Hildegrin's thick-throated, chuckle might almost have come from underground. "Well, it don't hardly matter now, does it? It's been delivered, and for myself I don't mind tellin' you I wouldn't have minded if it had waited a little longer. But we're all friends here, except maybe for the sick girl, and I don't think she can hear what's said, or understand what we're talkin' about if she could. What did you say her name was? I couldn't hear you too clear when I was over there on the other side."

"That was because I didn't say it at all," I told him. "But her name is Jolenta." As I pronounced Jolenta, I looked at her and seeing her in the firelight realized she was Jolenta no longer - nothing of the beautiful woman Jonas had loved remained in that haggard face.

"And a bat bite did it? They've grown uncommon strong lately then. I've been bit a couple of times myself." I looked at Hildegrin sharply, and he added, "Oh yes, I've seen her before, young sieur, as well as yourself and little Dorcas. You didn't think I let you and that other gal leave, the Botanic Gardens alone, did you? Not with you talkin' of goin' north and fightin' a officer of the Septentrions. I saw you fight and saw you take that fellow's head off - I helped to catch him, by the bye, because I thought he might be from the House Absolute for true - and I was in the back of the people that watched you on the stage that night. I didn't lose you till the affair at the gate the next day. I seen you and I seen her, though there's not much left of her now except the hair, and I think even that's changed."

Merryn asked the Cumaean, "Shall I tell them, Mother?"

The old woman nodded. "If you can, child."

"She has been imbued with a glamour that rendered her beautiful. It is fading fast now because of the blood she lost and because she has had a great deal of exercise. By morning only traces will remain."

Dorcas drew back, "Magic, you mean?"

"There is no magic. There is only knowledge, more or less hidden."

Hildegrin was staring at Jolenta with a thoughtful expression.

"I didn't know looks could be changed so much. That might be useful, that might. Can your mistress do it?"

"She could do much more than this, if she willed it."

Dorcas whispered, "But how was this done?"

"There have been substances drawn from the glands of beasts added to her blood, to change the pattern in which her flesh was deposited.
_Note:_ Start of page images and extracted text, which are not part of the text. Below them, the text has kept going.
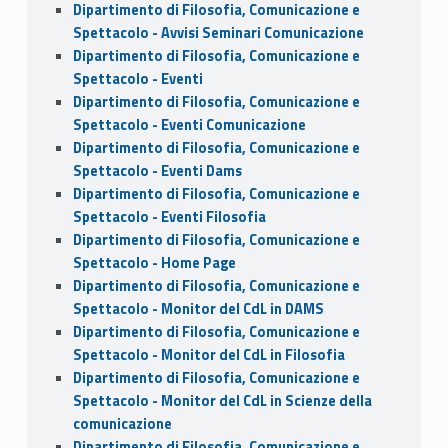
Dipartimento di Filosofia, Comunicazione e
Spettacolo - Avvisi Seminari Comunicazione
Dipartimento di Filosofia, Comunicazione e
Spettacolo - Eventi
Dipartimento di Filosofia, Comunicazione e
Spettacolo - Eventi Comunicazione
Dipartimento di Filosofia, Comunicazione e
Spettacolo - Eventi Dams
Dipartimento di Filosofia, Comunicazione e
Spettacolo - Eventi Filosofia
Dipartimento di Filosofia, Comunicazione e
Spettacolo - Home Page
Dipartimento di Filosofia, Comunicazione e
Spettacolo - Monitor del CdL in DAMS
Dipartimento di Filosofia, Comunicazione e
Spettacolo - Monitor del CdL in Filosofia
Dipartimento di Filosofia, Comunicazione e
Spettacolo - Monitor del CdL in Scienze della
comunicazione
Dipartimento di Filosofia, Comunicazione e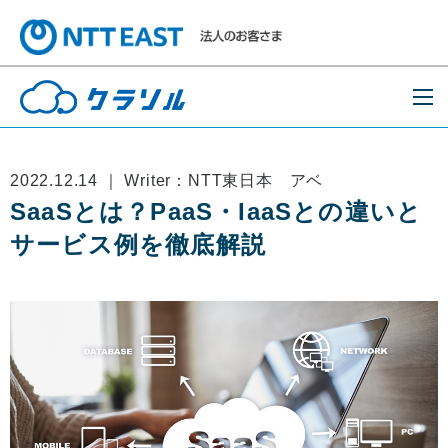
2022.12.14 ｜ Writer：NTT東日本 アベ
SaaSとは？PaaS・IaaSとの違いと
サービス例を徹底解説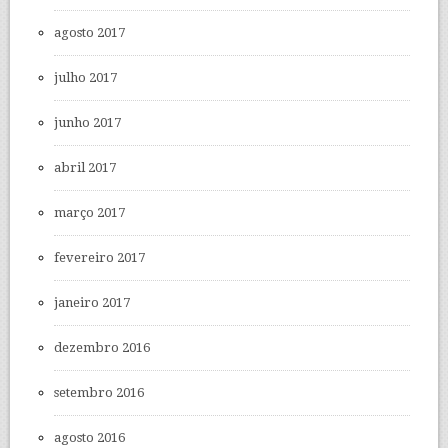
agosto 2017
julho 2017
junho 2017
abril 2017
março 2017
fevereiro 2017
janeiro 2017
dezembro 2016
setembro 2016
agosto 2016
Those gave her a slender waist, breasts like melons, and so on. They may have been used to add calf to her legs as well. Cleaning and the application of healthening broths to the skin freshened her face. Her teeth were cleaned too, and some were ground down and given false crowns - one has fallen away now, if you'll look. Her hair was dyed, and thickened by sewing threads of colored silk into her scalp. No doubt much body hair was killed as well, and that at least will remain so. Most important, she was promised beauty while entranced. Such promises are believed with faith greater than any child's, and her belief compelled yours."